AIM OF THE EXERCISE
Pull out the text of every item below and reproduce each line exactly, omitting the pictures from your answer.

DATA SECTION
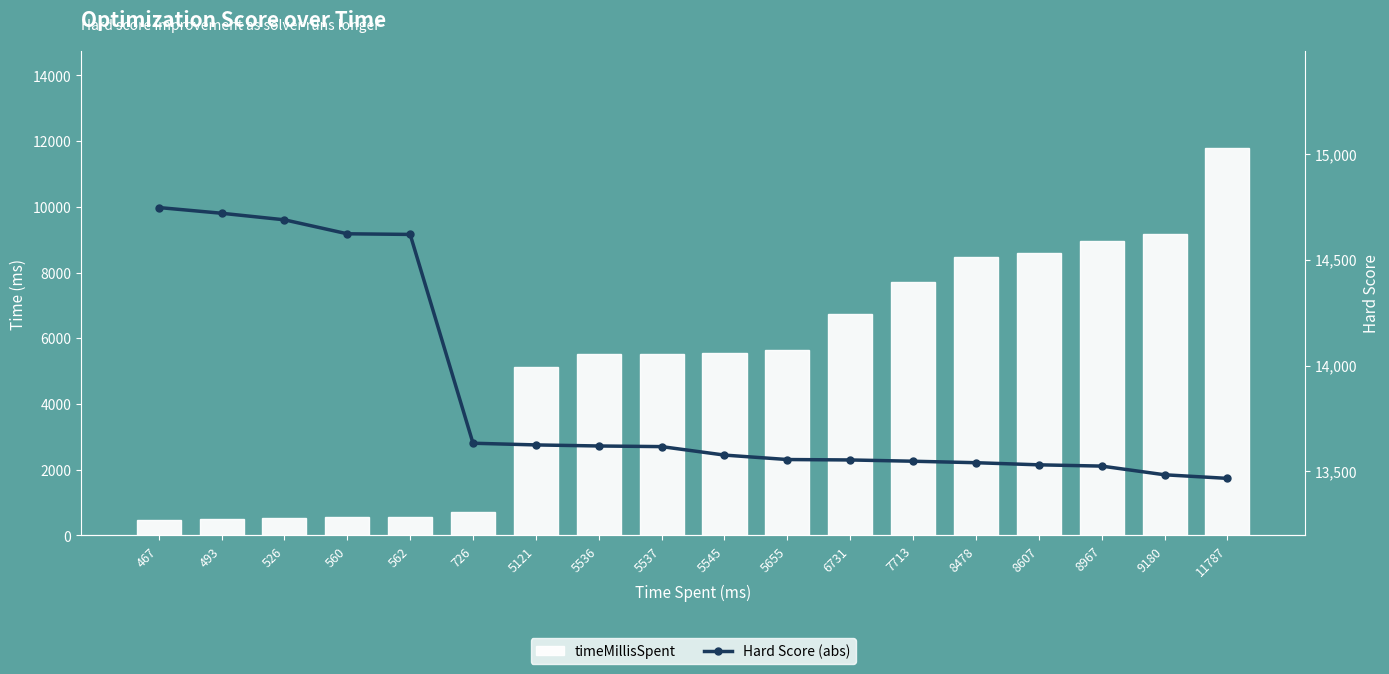

What is the average value of the timeMillisSpent series?

5122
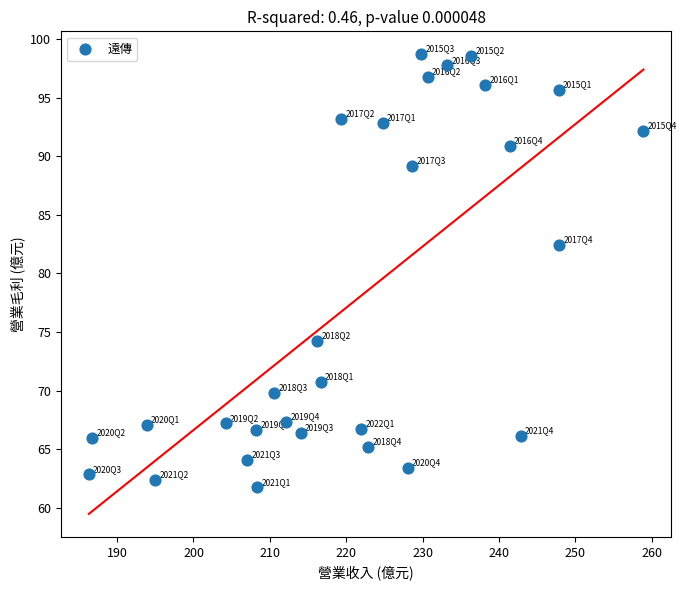

What is the range of X values (max minus min)?

72.6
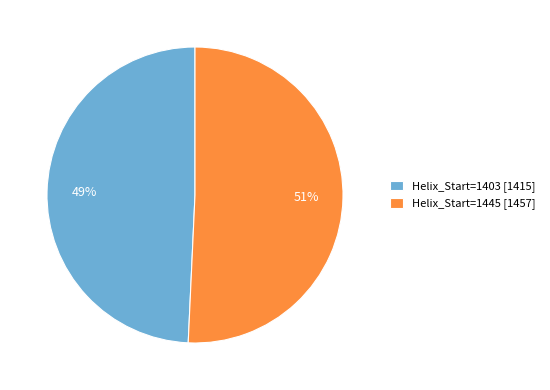

Which category has the biggest portion of the pie?

Helix_Start=1445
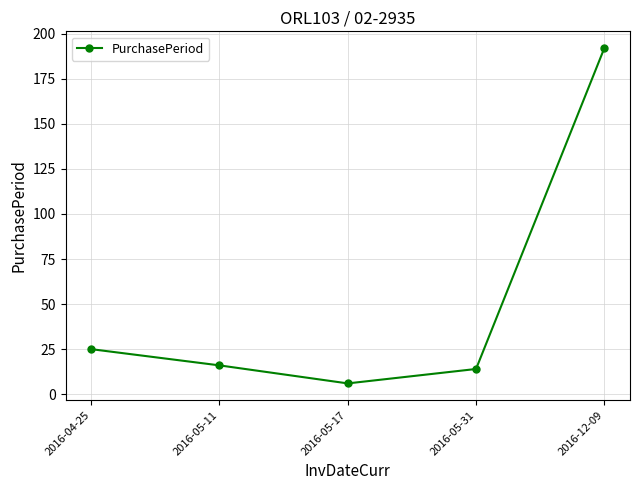

What is the smallest value displayed?

6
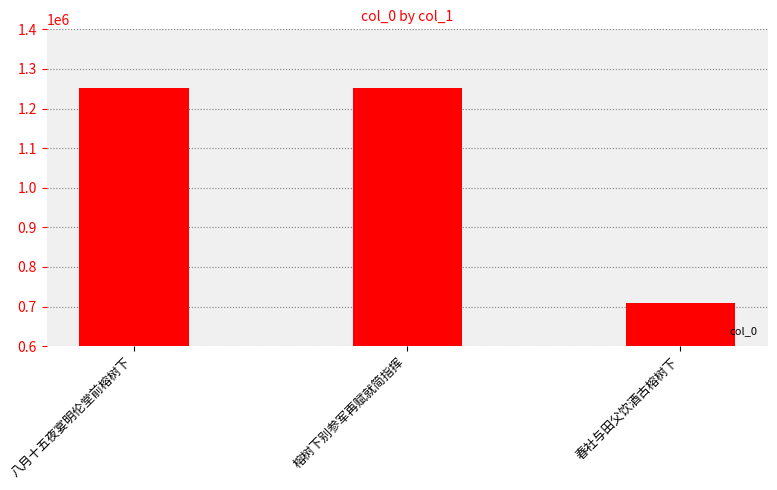

What is the label of the 3rd bar from the right?

八月十五夜宴明伦堂前榕树下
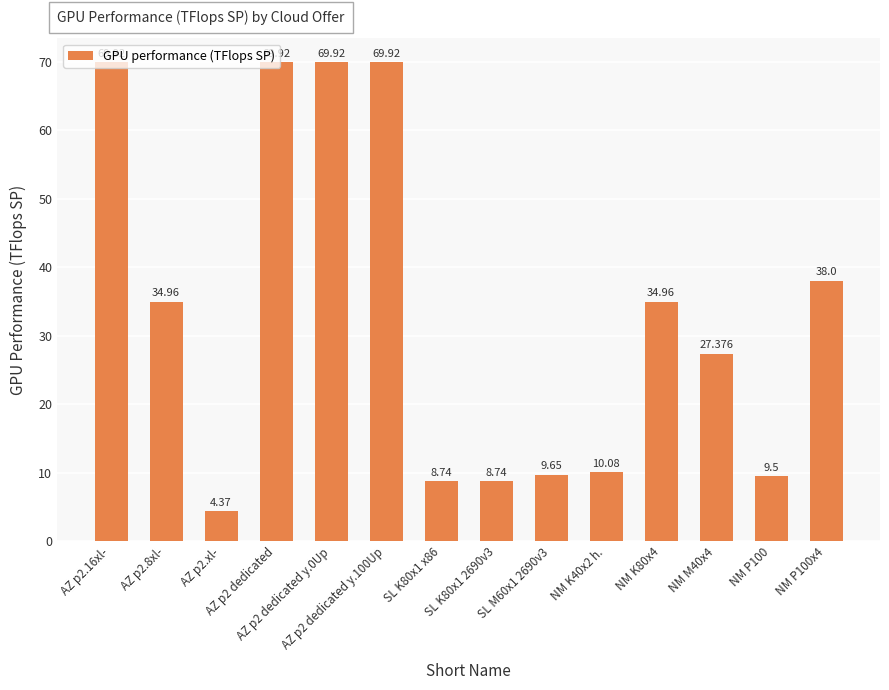

What is the sum of the values at AZ p2 dedicated y.0Up and AZ p2.16xl-?

139.8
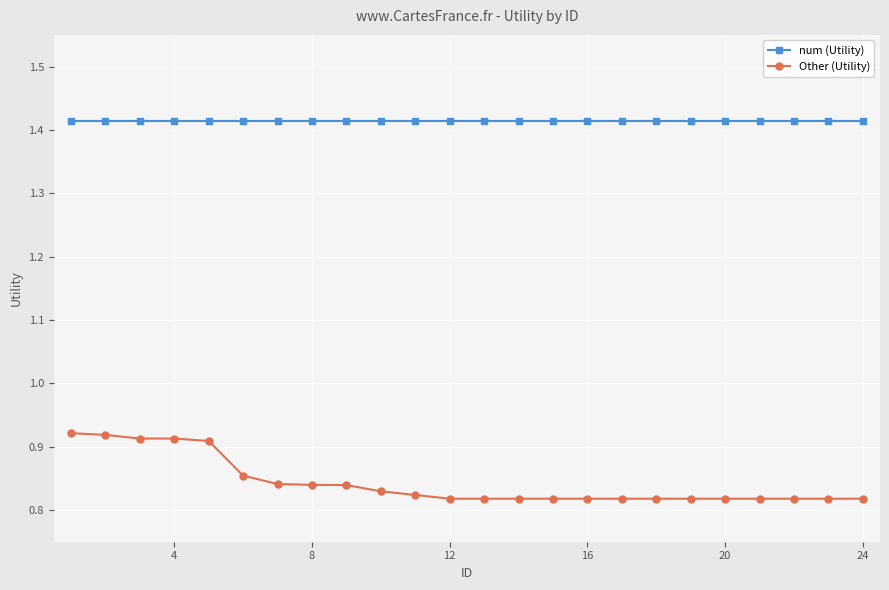

What are all the series names shown in the legend?

num (Utility), Other (Utility)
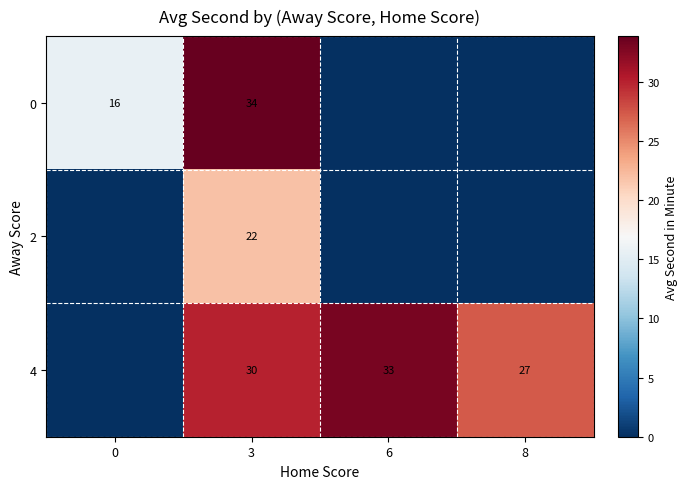

The 0 series shows 8 at 0. True or false?

False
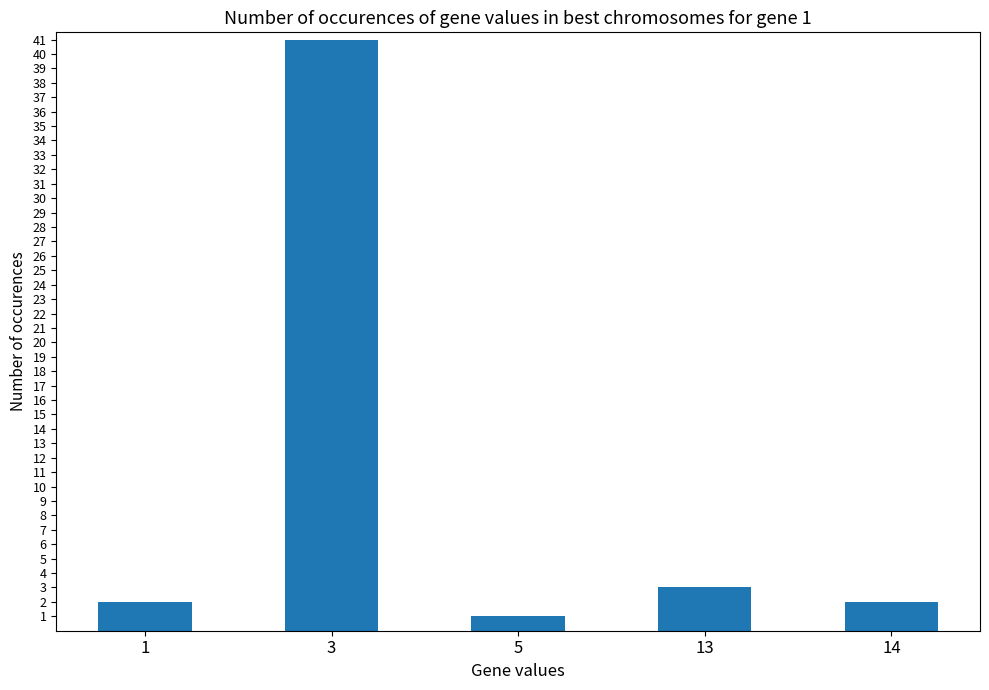

What is the approximate value at 13, to the nearest 5?

5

ANSWER SECTION
What is the average value of the timeMillisSpent series?

5122

What is the range of X values (max minus min)?

72.6

Which category has the biggest portion of the pie?

Helix_Start=1445

What is the smallest value displayed?

6

What is the label of the 3rd bar from the right?

八月十五夜宴明伦堂前榕树下

What is the sum of the values at AZ p2 dedicated y.0Up and AZ p2.16xl-?

139.8

What are all the series names shown in the legend?

num (Utility), Other (Utility)

The 0 series shows 8 at 0. True or false?

False

What is the approximate value at 13, to the nearest 5?

5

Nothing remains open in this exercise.